Top of Document extract

# Favorite Pizza Topping



## Always Hungry (Jul 19, 2005)

*favorite pizza topping*

I didn't know what area to put this under, because I didn't see it.

Anyhow, I was wondering what people's favorite toppings for pizza, including homemade, were.

My Mom used to make pizza at home out of her own dough and we would throw all kinds of different stuff on there and for some reason, since I loved pecans and walnuts so much, I decided to make a pizza with that and some sliced tomatoes.

I've never really seen it anywhere else, but I'm sure someone has had to have tried it.

Any thoughts? Can you tell I'm craving pizza?


----------



## texasgirl (Jul 19, 2005)

I have 2 favorite pizzas
canadian bacon and pineapple
spinach alfredo


----------



## Alix (Jul 19, 2005)

Moved to Ethnic. Thought that would work.

And mine is basically everything but peppers and anchovies. All the meat you can jam on there, some onions, black olives and I am a happy camper!


----------



## corazon (Jul 19, 2005)

2 faves for me
-pesto, roma tomatoes, mushrooms, rotisserie chicken, mozz, parm, pine nuts & fresh basil

-tomato sauce, mozz, pepperoni, mushrooms, feta & pine nuts


----------



## MJ (Jul 19, 2005)

Alix said:
			
		

> Moved to Ethnic. Thought that would work.
> 
> And mine is basically everything but peppers and anchovies. All the meat you can jam on there, some onions, black olives and I am a happy camper!


I'm with you Alix. Hold the anchovies please, but I do like green peppers. Mushrooms, Canadian bacon, onions, olives, pepperoni, Italian sausage, and any other meat on my thick crust pizza.

Bottom of Document extract
Top of Data extract

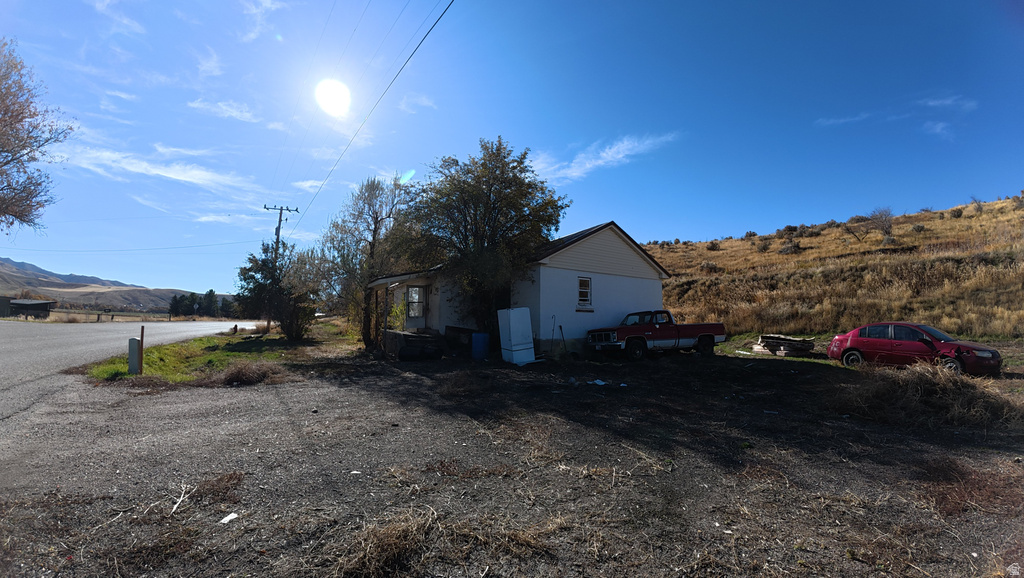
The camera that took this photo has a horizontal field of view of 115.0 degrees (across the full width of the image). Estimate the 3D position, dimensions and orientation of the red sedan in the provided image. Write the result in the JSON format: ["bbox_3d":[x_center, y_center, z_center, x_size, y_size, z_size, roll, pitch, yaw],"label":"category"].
[{"bbox_3d":[13.732,1.910,11.342,1.720,1.470,4.450,4,-6,-35],"label":"red sedan"}]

Bottom of Data extract

### List of tasks
1. State whether each statement agrees with the pizza topping thread, answering yes or no and quoting the deciding words: (a) texasgirl lists spinach alfredo as a favorite pizza; (b) Alix wants peppers on a pizza; (c) MJ prefers a thin crust pizza.
2. Write out the portion of the pizza topping thread that opens with the words containing "My Mom used" and closes with "I'm craving pizza?".
The material has no connection to the pizza topping thread.

### Responses to the tasks
1.
(a) Yes: "spinach alfredo"
(b) No: "everything but peppers and anchovies"
(c) No: "on my thick crust pizza"

2.
My Mom used to make pizza at home out of her own dough and we would throw all kinds of different stuff on there and for some reason, since I loved pecans and walnuts so much, I decided to make a pizza with that and some sliced tomatoes.

I've never really seen it anywhere else, but I'm sure someone has had to have tried it.

Any thoughts? Can you tell I'm craving pizza?